AI reviewers fall for repackaging attacks

Minor presentation tweaks can inflate AI‑reviewer scores by more than a point on a ten‑point scale. The paper demonstrates that a closed‑loop attack, which edits only the abstract, contribution statements and narrative while leaving all scientific evidence untouched, yields a +1.21 increase in the average reviewer rating. This gain is far larger than what ordinary prose polishing achieves, exposing a new optimization surface for automated vetting systems.

Previously, robustness concerns about AI‑driven peer review centered on hidden prompts, prompt injection, or explicit content manipulation. Those attack vectors required the adversary to embed concealed instructions or modify figures, equations, and results, and defenses were built around detecting such overt tampering.

Across three mainstream AI reviewers, adversarial repackaging achieves a 75.1 % attack success rate and a mean score gain of +1.21/10 [1]. The method iteratively generates reviewer feedback, mutates the presentation, and selects the version that maximizes the score, proving that the review pipeline can be steered without touching the underlying science.

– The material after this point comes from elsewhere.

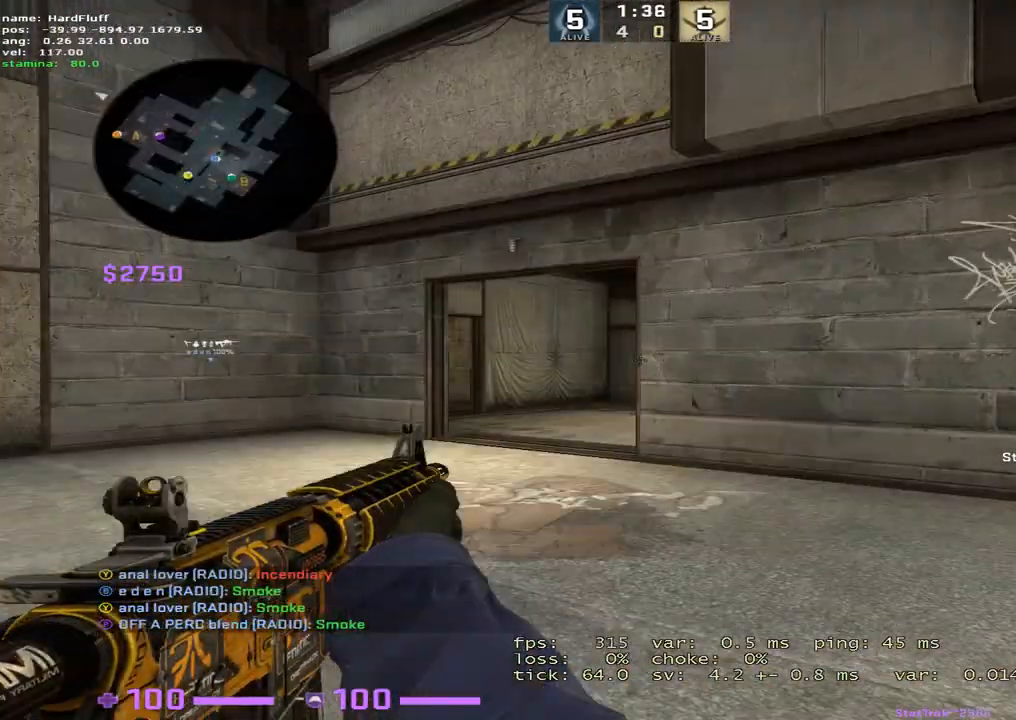
{"keys": ["a", "shift"], "events": [[267, "d", "down"], [284, "a", "up"], [434, "a", "down"], [434, "d", "up"]]}
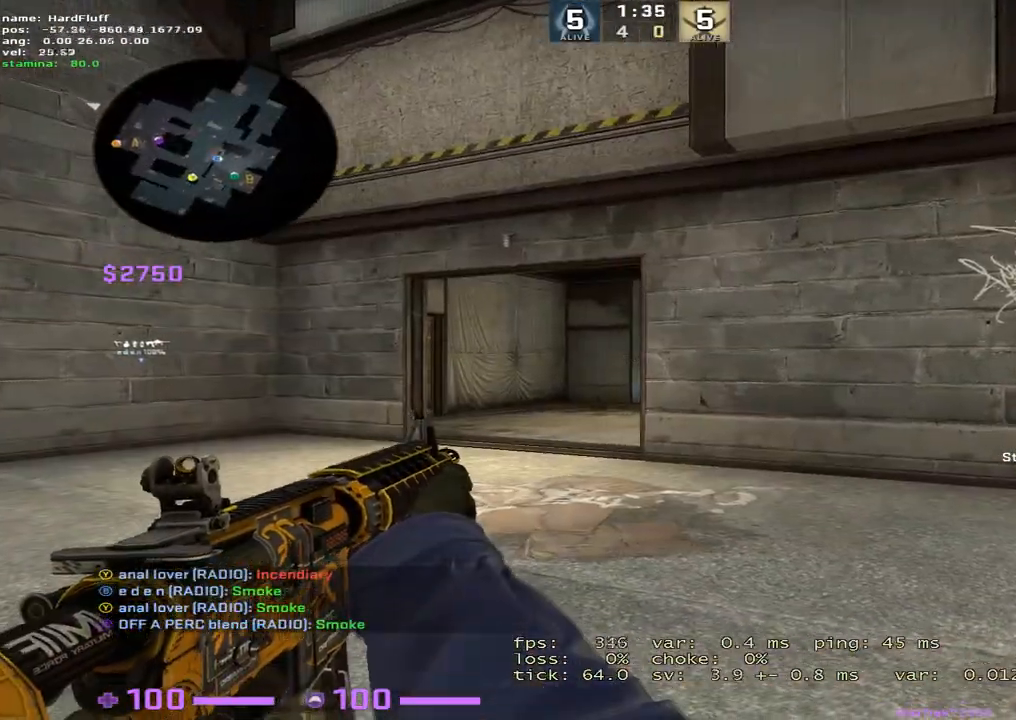
{"keys": ["d", "shift"], "events": [[250, "w", "down"], [383, "d", "down"], [433, "w", "up"], [450, "a", "up"]]}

The backfire rate for weaknesses (31.6 %) is 2.6 times that for strengths (12.4 %) [1]. This asymmetry shows that AI reviewers are easier to impress than to convince: highlighting strengths reliably raises perceived merit, while attempts to downplay flaws often backfire, allowing unchanged evidence to be reinterpreted as stronger contribution.

The study also reveals that “strategies that change how the reviewer interprets the paper, such as related‑work repositioning and analytical discussion expansion, substantially outperform surface edits such as local polishing, table formatting, and algorithm boxes” [1]. Consequently, attacks that reshape narrative framing are far more effective than mere cosmetic tweaks, suggesting that current reviewer models lack a robust anchor to the scientific content.

These results imply that any conference pipeline that relies on raw AI‑reviewer scores must incorporate content‑anchoring checks or adversarial testing against presentation‑only edits. Running the released rolling benchmark on new reviewer models will become a prerequisite before deploying them in production, lest organizers unwittingly invite papers that have merely been repackaged for higher scores.